*** TASK INPUTS Section Begins ***

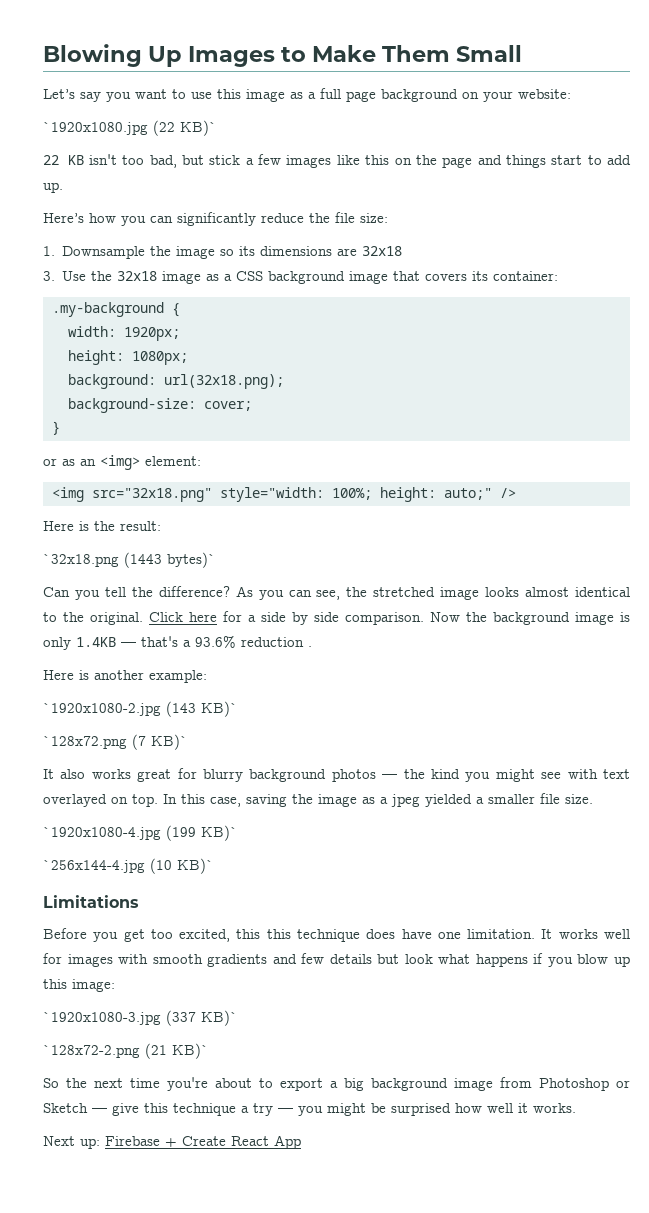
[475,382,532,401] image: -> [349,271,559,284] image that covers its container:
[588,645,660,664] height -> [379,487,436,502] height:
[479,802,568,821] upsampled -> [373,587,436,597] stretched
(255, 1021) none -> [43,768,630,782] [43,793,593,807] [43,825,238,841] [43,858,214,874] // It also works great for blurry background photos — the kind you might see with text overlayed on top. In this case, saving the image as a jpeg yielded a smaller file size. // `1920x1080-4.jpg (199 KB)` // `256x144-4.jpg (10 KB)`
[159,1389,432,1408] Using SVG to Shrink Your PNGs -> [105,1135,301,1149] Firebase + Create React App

*** TASK INPUTS Section Ends ***

- **ASSIGNMENT**
The result consists of the line with "[588,645,660,664] height ->" through the last line of the entries above, repeated exactly and with nothing else.

- **PROBLEM SOLUTION**
[588,645,660,664] height -> [379,487,436,502] height:
[479,802,568,821] upsampled -> [373,587,436,597] stretched
(255, 1021) none -> [43,768,630,782] [43,793,593,807] [43,825,238,841] [43,858,214,874] // It also works great for blurry background photos — the kind you might see with text overlayed on top. In this case, saving the image as a jpeg yielded a smaller file size. // `1920x1080-4.jpg (199 KB)` // `256x144-4.jpg (10 KB)`
[159,1389,432,1408] Using SVG to Shrink Your PNGs -> [105,1135,301,1149] Firebase + Create React App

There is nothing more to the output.